Set out every line of text in the listing below as a single numbered list, omitting blank lines and leaving the pictures out of the answer.

══════

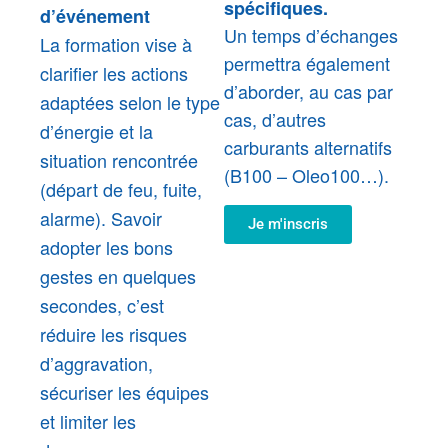
spécifiques.
d’événement
Un temps d’échanges
La formation vise à
permettra également
clarifier les actions
d’aborder, au cas par
adaptées selon le type
cas, d’autres
d’énergie et la
carburants alternatifs
situation rencontrée
(B100 – Oleo100…).
(départ de feu, fuite,
alarme). Savoir
Je m'inscris
adopter les bons
gestes en quelques
secondes, c’est
réduire les risques
d’aggravation,
sécuriser les équipes
et limiter les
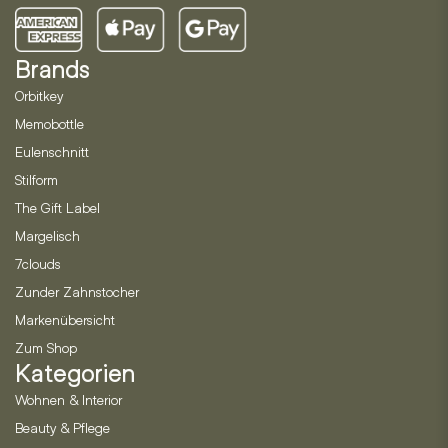
Brands
Orbitkey
Memobottle
Eulenschnitt
Stilform
The Gift Label
Margelisch
7clouds
Zunder Zahnstocher
Markenübersicht
Zum Shop
Kategorien
Wohnen & Interior
Beauty & Pflege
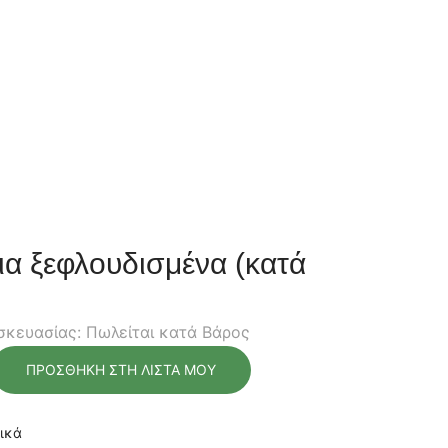
α ξεφλουδισμένα (κατά
κευασίας: Πωλείται κατά Βάρος
ΠΡΟΣΘΉΚΗ ΣΤΗ ΛΊΣΤΑ ΜΟΥ
ικά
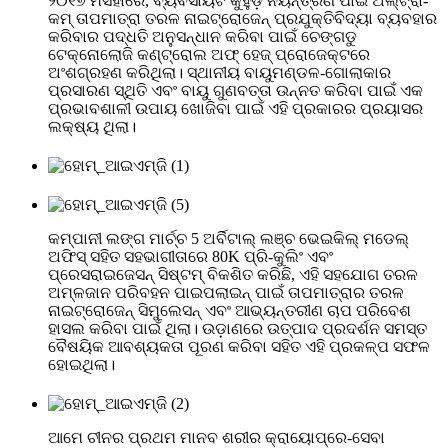
୨୦୧୭ ମସିହାରେ, ବ୍ୟବସାୟଟି କୁହୁଡ଼ି ନିୟନ୍ତ୍ରଣ ପାଇଁ ଅଲ୍ଟ୍ରା-
କମ୍ ତାପମାତ୍ରା ତରଳ ନାଇଟ୍ରୋଜେନ୍ ପ୍ରଯୁକ୍ତିବିଦ୍ୟା ବ୍ୟବହାର
କରିବାର ପଦ୍ଧତି ଅନୁସନ୍ଧାନ କରିବା ପାଇଁ ଚେଙ୍ଗଡୁ
ଟେକ୍ନୋଲୋଜି କଣ୍ଟ୍ରୋଲ ଅଫ୍ ହେଜ୍ ପ୍ରୋଜେକ୍ଟରେ
ଅଂଶଗ୍ରହଣ କରିଥିଲା। ସ୍ଥାନୀୟ ବାୟୁମଣ୍ଡଳ-ଗୋଲାକାର
ପ୍ରସାରଣ ସ୍ଥିତି ଏବଂ ବାୟୁ ଗୁଣବତ୍ତା ଉନ୍ନତ କରିବା ପାଇଁ ଏକ
ପ୍ରଭାବଶାଳୀ ଉପାୟ ଖୋଜିବା ପାଇଁ ଏହି ପ୍ରକାରର ପ୍ରୟାସର
ଲକ୍ଷ୍ୟ ଥିଲା।
କମ୍ପାନୀ ଲଙ୍ଗ ମାର୍ଚ୍ଚ 5 ଅର୍ବିଟାଲ୍ ଲଞ୍ଚ ଭେଇକିଲ୍ ମଡେଲ୍
ଅଫିସ୍ ସହିତ ସହଭାଗୀତାରେ 80K ପ୍ରି-କୁଲିଂ ଏବଂ
ପ୍ରେସରାଇଜେସନ୍ ସିଷ୍ଟମ୍ ବିକଶିତ କରିଛି, ଏହି ସହଯୋଗ ତରଳ
ଅମ୍ଳଜାନ ପରିବହନ ପାଇପଲାଇନ୍ ପାଇଁ ତାପମାତ୍ରାର ତରଳ
ନାଇଟ୍ରୋଜେନ୍ ସିମୁଲେସନ୍ ଏବଂ ଆଭ୍ୟନ୍ତରୀଣ ଚାପ ପରିବେଶ
ହାସଲ କରିବା ପାଇଁ ଥିଲା। ଉଡ଼ାଣରେ ଉତ୍ପାଦ ପ୍ରଦର୍ଶନ ସମସ୍ତ
ବୈଷୟିକ ଆବଶ୍ୟକତା ପୂରଣ କରିବା ସହିତ ଏହି ପ୍ରକଳ୍ପ ସଫଳ
ହୋଇଥିଲା।
ଆମେ ଚୀନର ପ୍ରଥମ ମାନବ ଶରୀର କ୍ରାୟୋପ୍ରେ-ସେବା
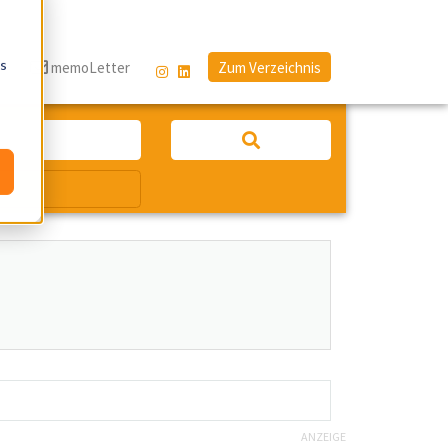
os
g
memoLetter
Zum Verzeichnis
ANZEIGE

══════

▶ **Exercise solution**
1. spécifiques.
2. d’événement
3. Un temps d’échanges
4. La formation vise à
5. permettra également
6. clarifier les actions
7. d’aborder, au cas par
8. adaptées selon le type
9. cas, d’autres
10. d’énergie et la
11. carburants alternatifs
12. situation rencontrée
13. (B100 – Oleo100…).
14. (départ de feu, fuite,
15. alarme). Savoir
16. Je m'inscris
17. adopter les bons
18. gestes en quelques
19. secondes, c’est
20. réduire les risques
21. d’aggravation,
22. sécuriser les équipes
23. et limiter les
24. Brands
25. Orbitkey
26. Memobottle
27. Eulenschnitt
28. Stilform
29. The Gift Label
30. Margelisch
31. 7clouds
32. Zunder Zahnstocher
33. Markenübersicht
34. Zum Shop
35. Kategorien
36. Wohnen & Interior
37. Beauty & Pflege
38. α ξεφλουδισμένα (κατά
39. κευασίας: Πωλείται κατά Βάρος
40. ΠΡΟΣΘΉΚΗ ΣΤΗ ΛΊΣΤΑ ΜΟΥ
41. ικά
42. ୨୦୧୭ ମସିହାରେ, ବ୍ୟବସାୟଟି କୁହୁଡ଼ି ନିୟନ୍ତ୍ରଣ ପାଇଁ ଅଲ୍ଟ୍ରା-
43. କମ୍ ତାପମାତ୍ରା ତରଳ ନାଇଟ୍ରୋଜେନ୍ ପ୍ରଯୁକ୍ତିବିଦ୍ୟା ବ୍ୟବହାର
44. କରିବାର ପଦ୍ଧତି ଅନୁସନ୍ଧାନ କରିବା ପାଇଁ ଚେଙ୍ଗଡୁ
45. ଟେକ୍ନୋଲୋଜି କଣ୍ଟ୍ରୋଲ ଅଫ୍ ହେଜ୍ ପ୍ରୋଜେକ୍ଟରେ
46. ଅଂଶଗ୍ରହଣ କରିଥିଲା। ସ୍ଥାନୀୟ ବାୟୁମଣ୍ଡଳ-ଗୋଲାକାର
47. ପ୍ରସାରଣ ସ୍ଥିତି ଏବଂ ବାୟୁ ଗୁଣବତ୍ତା ଉନ୍ନତ କରିବା ପାଇଁ ଏକ
48. ପ୍ରଭାବଶାଳୀ ଉପାୟ ଖୋଜିବା ପାଇଁ ଏହି ପ୍ରକାରର ପ୍ରୟାସର
49. ଲକ୍ଷ୍ୟ ଥିଲା।
50. କମ୍ପାନୀ ଲଙ୍ଗ ମାର୍ଚ୍ଚ 5 ଅର୍ବିଟାଲ୍ ଲଞ୍ଚ ଭେଇକିଲ୍ ମଡେଲ୍
51. ଅଫିସ୍ ସହିତ ସହଭାଗୀତାରେ 80K ପ୍ରି-କୁଲିଂ ଏବଂ
52. ପ୍ରେସରାଇଜେସନ୍ ସିଷ୍ଟମ୍ ବିକଶିତ କରିଛି, ଏହି ସହଯୋଗ ତରଳ
53. ଅମ୍ଳଜାନ ପରିବହନ ପାଇପଲାଇନ୍ ପାଇଁ ତାପମାତ୍ରାର ତରଳ
54. ନାଇଟ୍ରୋଜେନ୍ ସିମୁଲେସନ୍ ଏବଂ ଆଭ୍ୟନ୍ତରୀଣ ଚାପ ପରିବେଶ
55. ହାସଲ କରିବା ପାଇଁ ଥିଲା। ଉଡ଼ାଣରେ ଉତ୍ପାଦ ପ୍ରଦର୍ଶନ ସମସ୍ତ
56. ବୈଷୟିକ ଆବଶ୍ୟକତା ପୂରଣ କରିବା ସହିତ ଏହି ପ୍ରକଳ୍ପ ସଫଳ
57. ହୋଇଥିଲା।
58. ଆମେ ଚୀନର ପ୍ରଥମ ମାନବ ଶରୀର କ୍ରାୟୋପ୍ରେ-ସେବା
59. os
60. g
61. memoLetter
62. Zum Verzeichnis
63. ANZEIGE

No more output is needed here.